[Start of section]
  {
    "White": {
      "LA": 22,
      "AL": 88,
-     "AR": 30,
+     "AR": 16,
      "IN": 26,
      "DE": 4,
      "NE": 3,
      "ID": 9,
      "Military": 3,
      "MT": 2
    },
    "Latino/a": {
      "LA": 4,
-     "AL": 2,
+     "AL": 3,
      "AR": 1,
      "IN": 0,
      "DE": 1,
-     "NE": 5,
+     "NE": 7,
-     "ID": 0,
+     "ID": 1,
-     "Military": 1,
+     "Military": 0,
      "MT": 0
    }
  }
[End of section]
[Start of section]
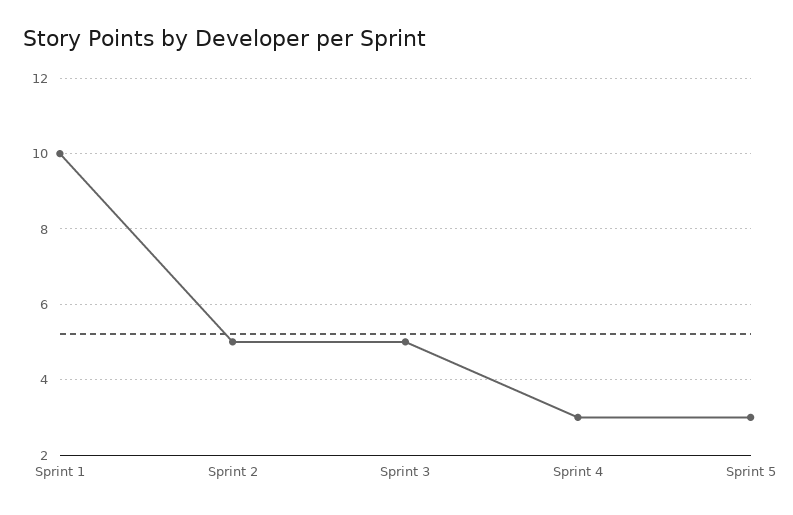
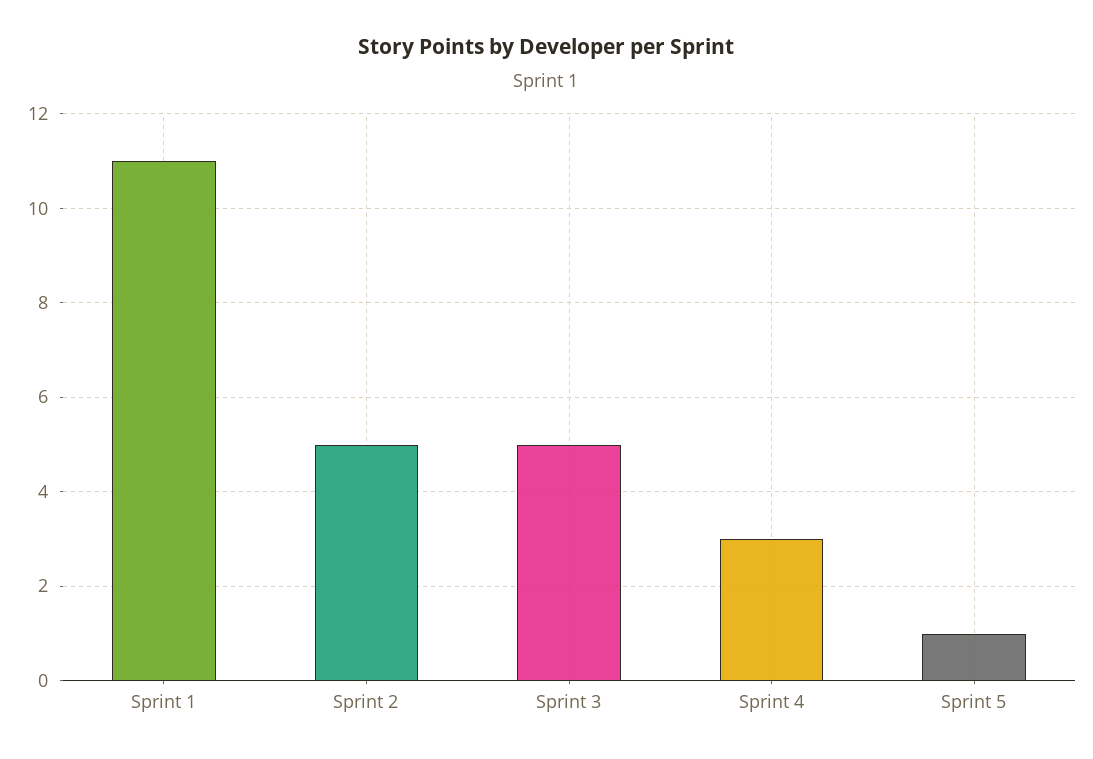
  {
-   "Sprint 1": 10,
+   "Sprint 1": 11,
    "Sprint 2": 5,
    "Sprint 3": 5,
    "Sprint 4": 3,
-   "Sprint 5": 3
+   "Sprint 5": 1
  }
[End of section]
▶ **WORK TASK**:
For each line in the records that holds "Sprint", show that line as it stands.

▶ **TASK ANSWER**:
-   "Sprint 1": 10,
+   "Sprint 1": 11,
    "Sprint 2": 5,
    "Sprint 3": 5,
    "Sprint 4": 3,
-   "Sprint 5": 3
+   "Sprint 5": 1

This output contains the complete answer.